* Extracted data
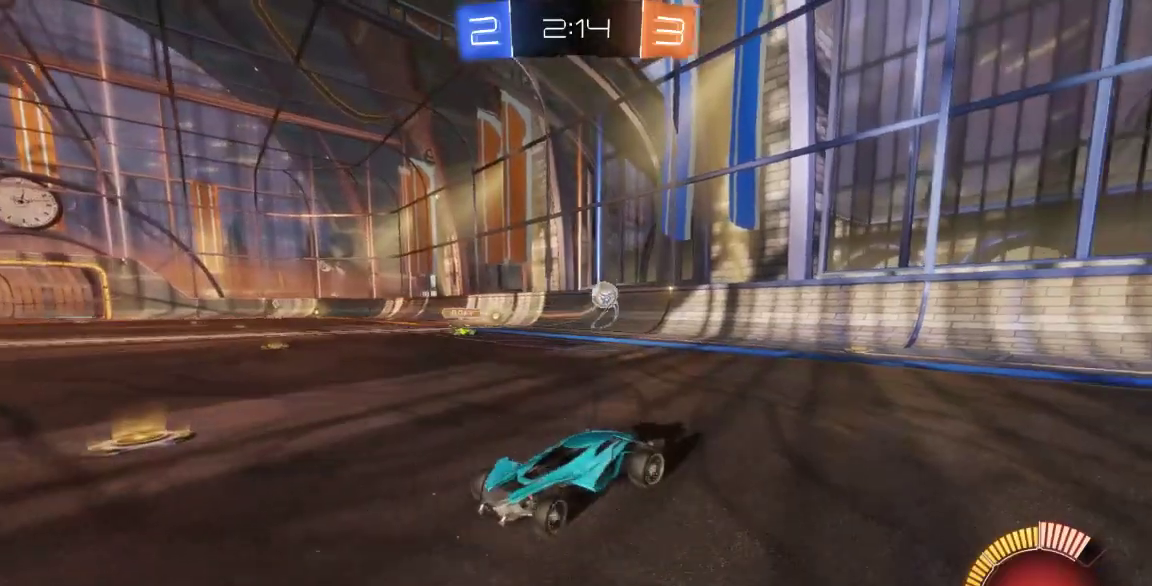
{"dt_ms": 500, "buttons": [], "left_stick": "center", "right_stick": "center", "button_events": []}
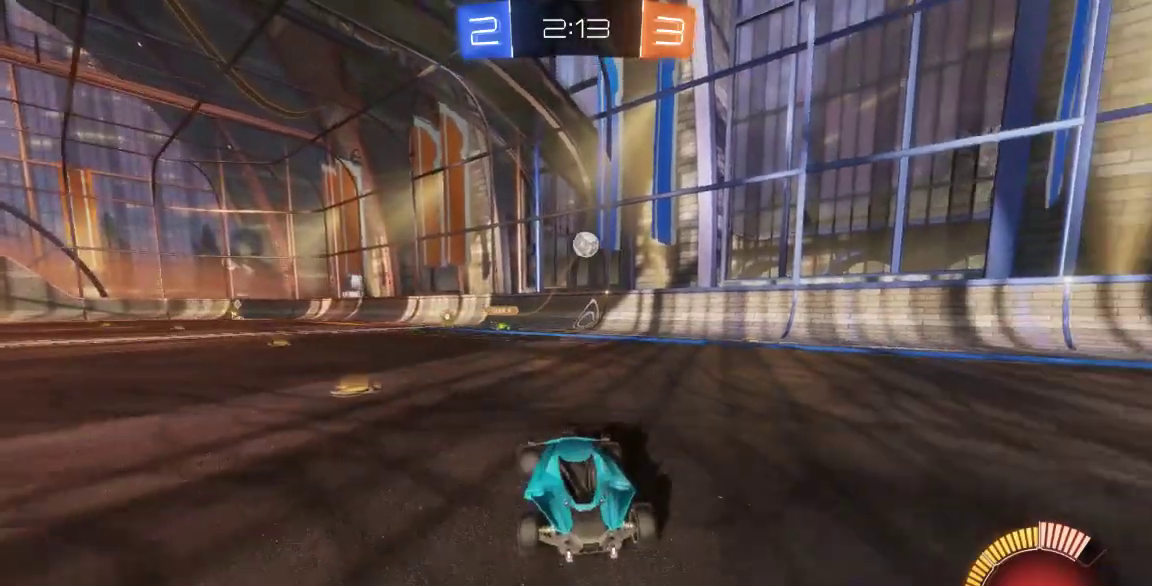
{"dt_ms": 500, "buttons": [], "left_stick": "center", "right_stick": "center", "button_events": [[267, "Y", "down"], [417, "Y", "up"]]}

==

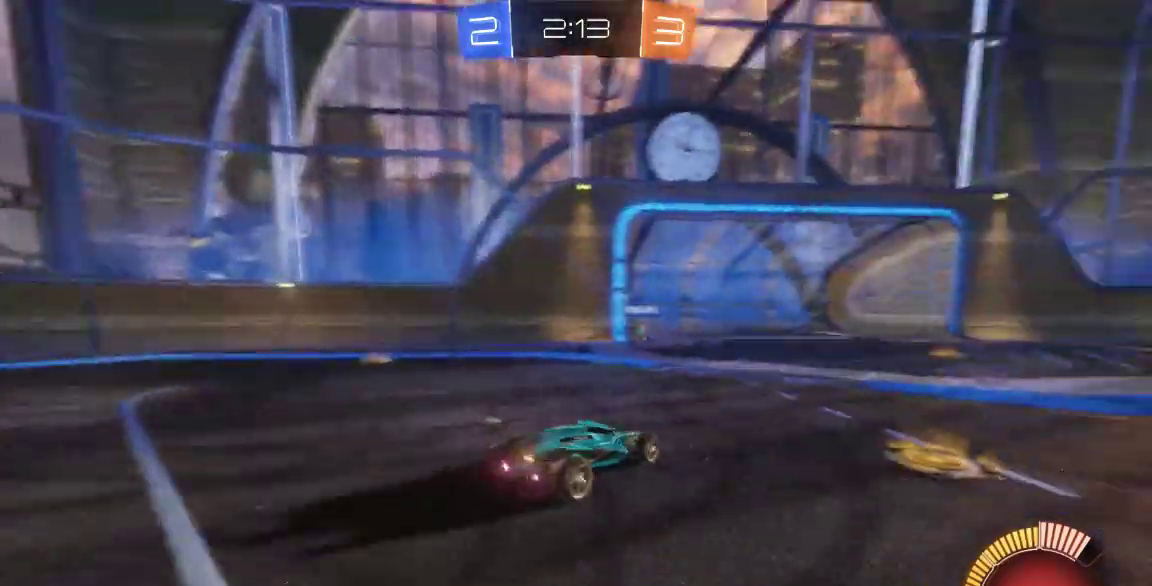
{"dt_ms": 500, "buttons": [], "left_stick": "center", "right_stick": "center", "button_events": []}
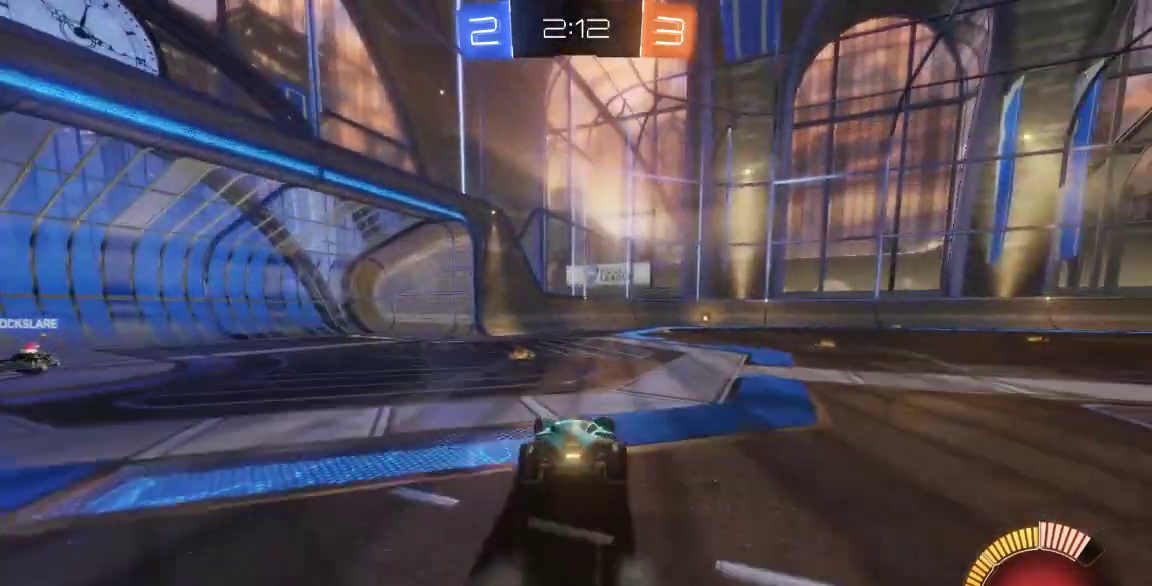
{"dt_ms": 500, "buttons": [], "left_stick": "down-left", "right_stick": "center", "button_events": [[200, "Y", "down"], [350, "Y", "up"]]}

...

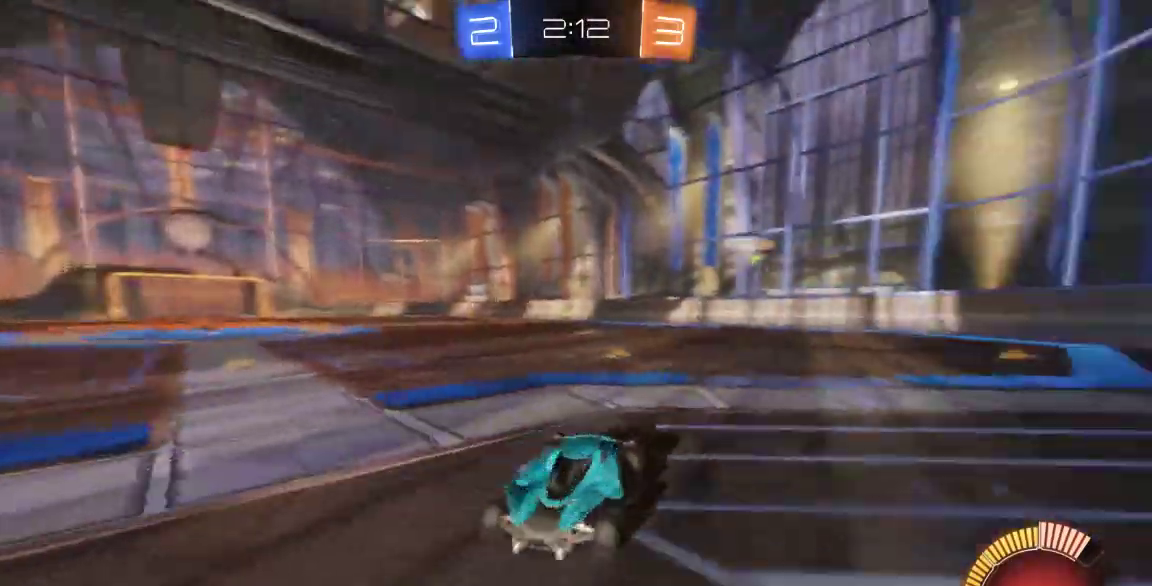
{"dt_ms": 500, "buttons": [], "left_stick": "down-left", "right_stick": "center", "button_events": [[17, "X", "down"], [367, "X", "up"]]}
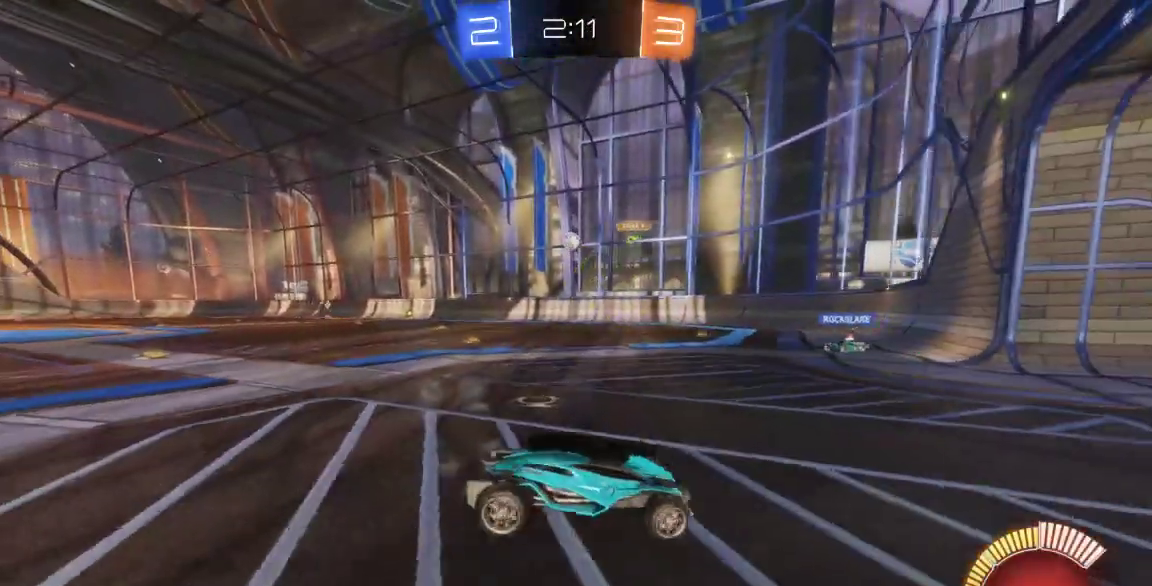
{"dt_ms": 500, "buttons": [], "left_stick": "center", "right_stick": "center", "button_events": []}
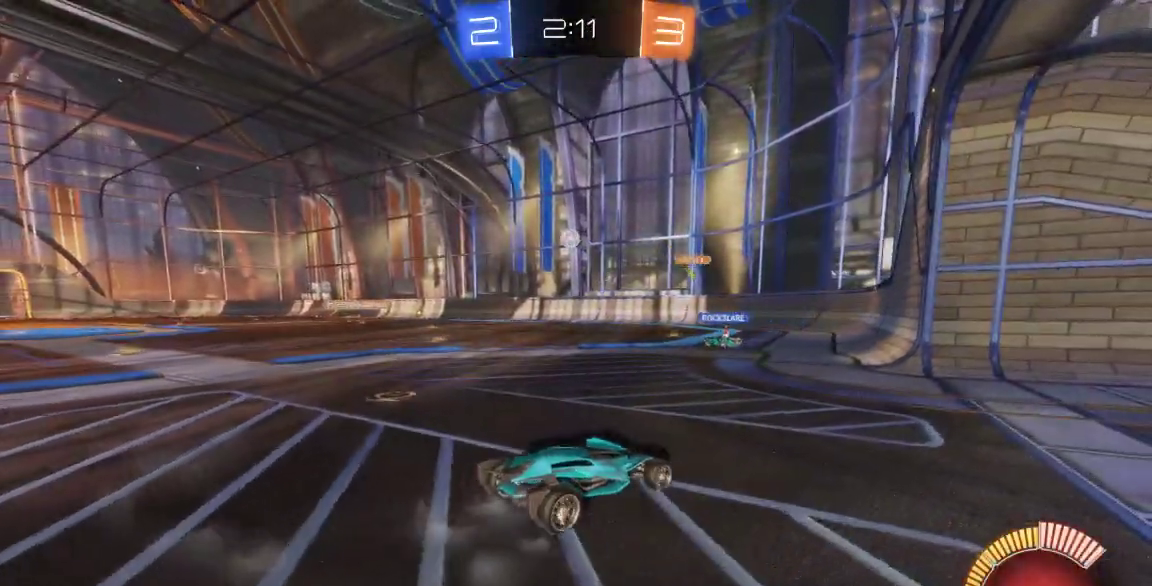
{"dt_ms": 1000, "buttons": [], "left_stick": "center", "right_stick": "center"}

* Assignment
On how many lines of the records above does the word "down" appear? Answer with only that number.

* Your solution
3